2020-7-26, Tanager Woods, Penwood State Park, Simsbury, CT

On 2020-7-26, I hiked a 6.6-mile route in the Simsbury Land Trust Tanager Woods preserve, and Penwood State Park.  Here's a link to an interactive map I made showing my route and where my pictures were taken: http://arcg.is/0TKW9q   .  I'll put in location numbers to show where the pictures below were taken.

Here's a static screen shot of the interactive map.



1.  Work is ongoing in the power cut.  Note the heavy timbers that have been put down to allow heavy equipment to get through without sinking into the soil.  I didn't hear any work going on, so I proceeded on my route, shown in pink on the interactive map.


2.  It looks like wooden poles were replaced with metal poles.


2.  The old wooden poles and assorted stuff to do with power lines.


3.  This mushroom along an obscure white-blazed trail was about three-quarters-of-an-inch high.


4.  A big dead tree (white oak?) where the white trail turns from northerly to easterly.  Another even more obscure trail branches off to the northwest.


5.  On the Metacomet Trail.  I am at a viewpoint called "The Pinnacle."  Curtis Veeder, the owner of the property before the property became Penwood State Park, had steel stakes put up at various points that he had determined the longitude and latitude of using astronomical surveying equipment.


6.  Another Curtis Veeder stake, this one on a stone platform about five feet high.


7.  I followed an unblazed path off the Metacomet Trail that led to this Curtis Veeder stake that I had not seen before.


8.  Another Curtis Veeder stake, this one on the Penwood State Park yellow-blazed trail.

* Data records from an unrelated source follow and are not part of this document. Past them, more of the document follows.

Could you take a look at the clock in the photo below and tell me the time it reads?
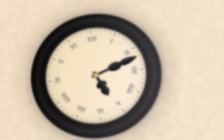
5:12
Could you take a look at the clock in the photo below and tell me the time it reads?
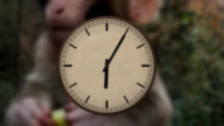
6:05
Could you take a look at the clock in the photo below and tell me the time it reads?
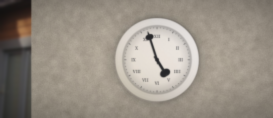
4:57
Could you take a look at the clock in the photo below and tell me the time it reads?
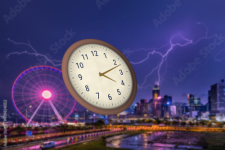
4:12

9.  I don't how many people turn around when they see these signs.  If I heard work in process, I'd be wary about proceeding.


10.

11.  This was along one of the nicely mown paths in Tanager Woods.  I think this rosette of foliage is the result of Goldenrod Bunch Gall Midge, Rhopalomyia solidaginis.  The midge causes the goldenrod to produce plant tissue that is somehow of use to the midge, I think.


12.  This Simsbury Land Trust-maintained path has received some recent attention.  A trench has been built, or rebuilt, on the uphill side and culverts put in, or cleaned out.  I think this is technology used all over the world on gravel roads.